We had an interesting week in the markets and the last two days were spent on consolidation in the upper end of the profile after the big trend day on 1st of March.
In many ways the big trend day was a game changer and the structure still holds value upwards as long as the region of 5470-82 is protected in the short term.
But let’s step away from the short term and let’s see what the markets are doing over the mid-term with probabilities for the long term scenario.
Here is a weekly chart of the Nifty spot.
It’s a weekly bar chart stretching back to 2250 levels, but for purpose of clarity I have chosen to highlight only the last one year of bars.
If you have been following the markets closely, you would have noted the markets coming back to and falling off from this region where we have closed yesterday.
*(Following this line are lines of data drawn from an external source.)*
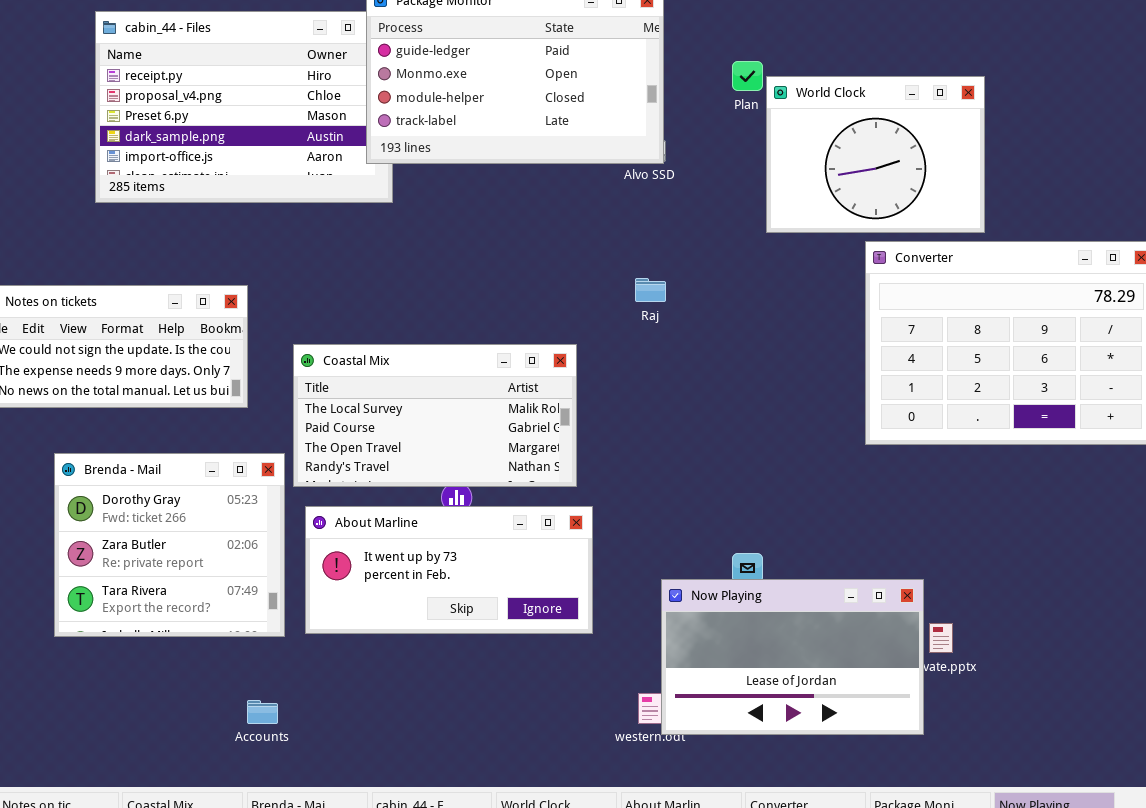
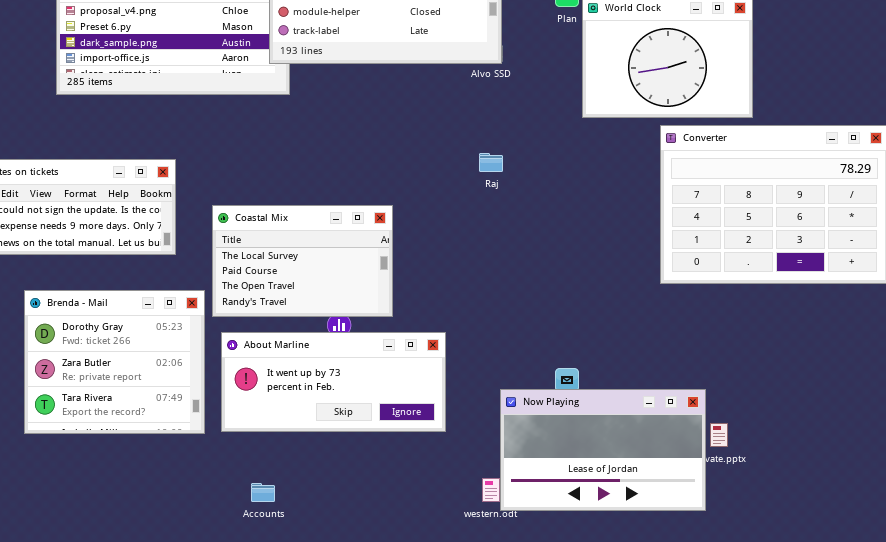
Coastal Mix: [293,344,577,487] -> [212,205,393,317], resized
Accounts: [247,700,278,724] -> [251,483,275,502], moved

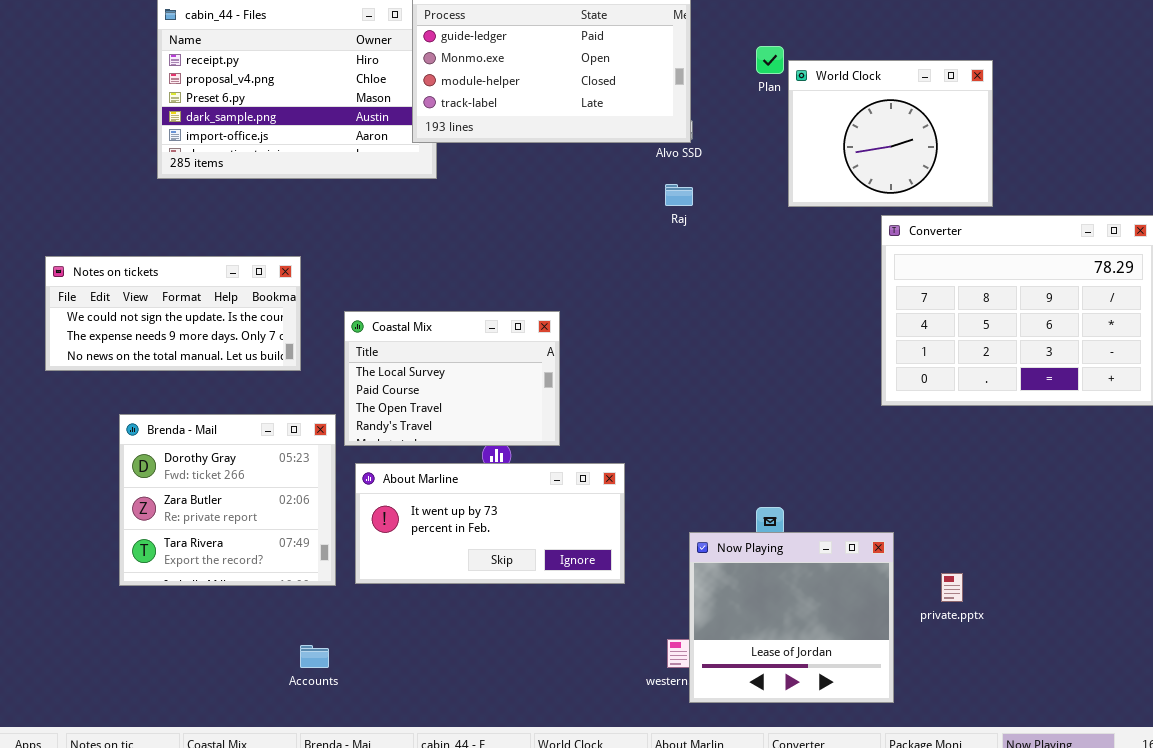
Raj: [479,153,503,172] -> [665,184,693,206], moved
Now Playing: [500,389,706,511] -> [689,532,894,703], resized
Accounts: [251,483,275,502] -> [300,645,329,668], moved

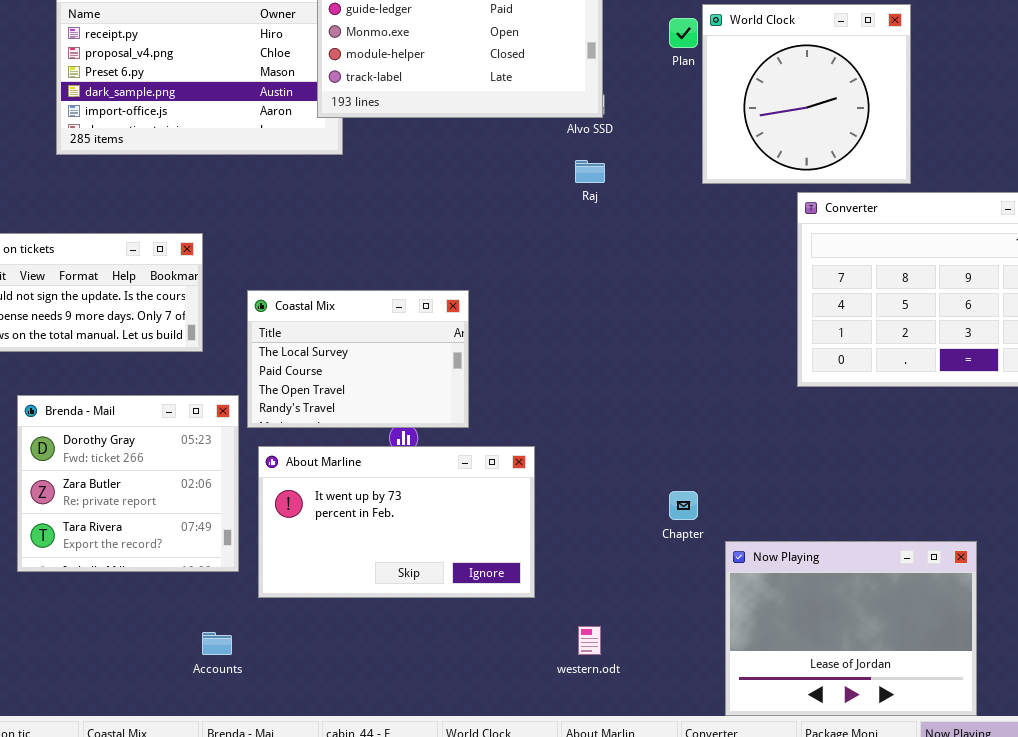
World Clock: [788,60,993,207] -> [702,4,911,184], resized
About Marline: [355,463,625,584] -> [258,446,535,598], resized
Now Playing: [689,532,894,703] -> [725,541,977,716], moved, resized

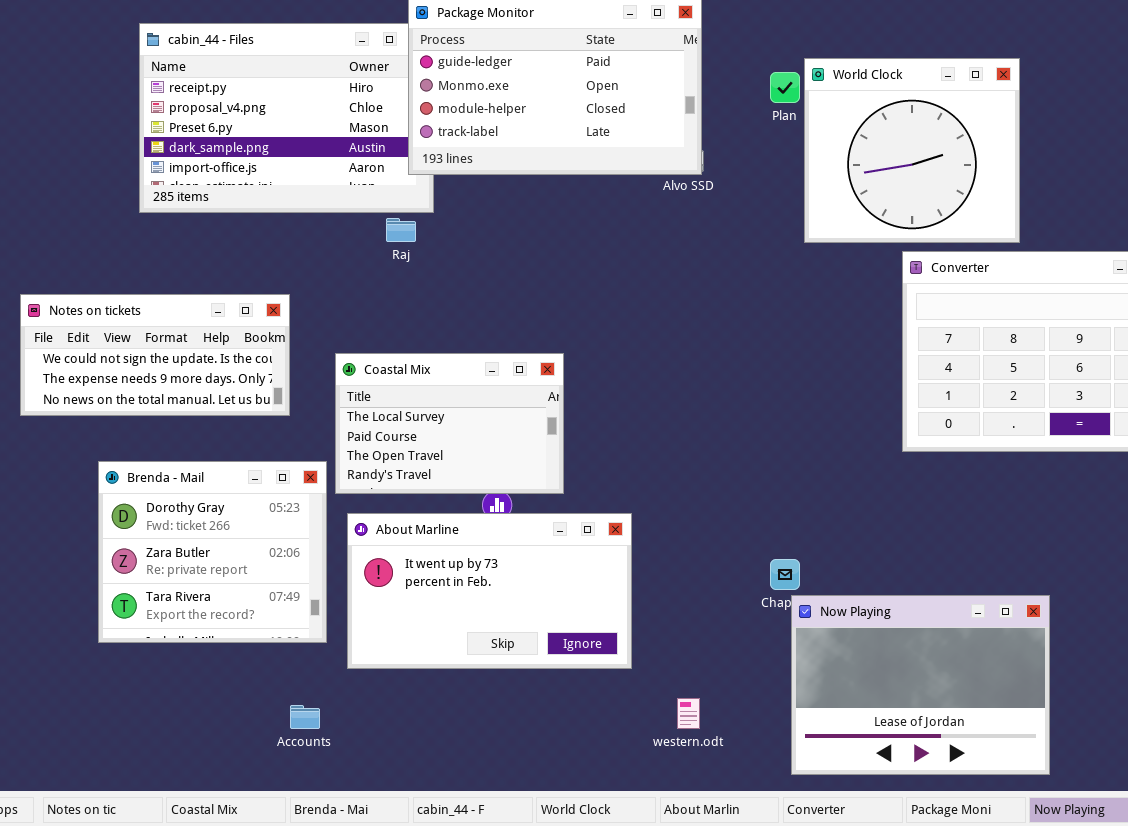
Raj: [575,160,605,183] -> [386,218,416,242], moved
Now Playing: [725,541,977,716] -> [791,595,1050,775], moved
On a monthly time frame, this area ( point 1) is the high value zone for the entire up move from 2252 to 6338 and there is good reason to believe that if we close march series above this level we will be back on our ways to previous highs and maybe more.
Also around this zone is the developing weekly value ( point 2 at 5524) for the downtrend which has been in place from November last year.
So for the medium term, if we cross these levels (5550) , it should bring 5900 ( point 4) eventually.
Let’s turn to the short term profile.
We’ll look at the march future.
The profile chart shows :
a) a seller at the top near 5610 levels. This seller on 18th Feb at the same level had dropped the market to 5230 by the 25th ( one week)
b) short term support is 5472-93 below which we will see 5377/ 5340.
c) If the single print and 5646 is taken out, this market can race upto 5805 in no time.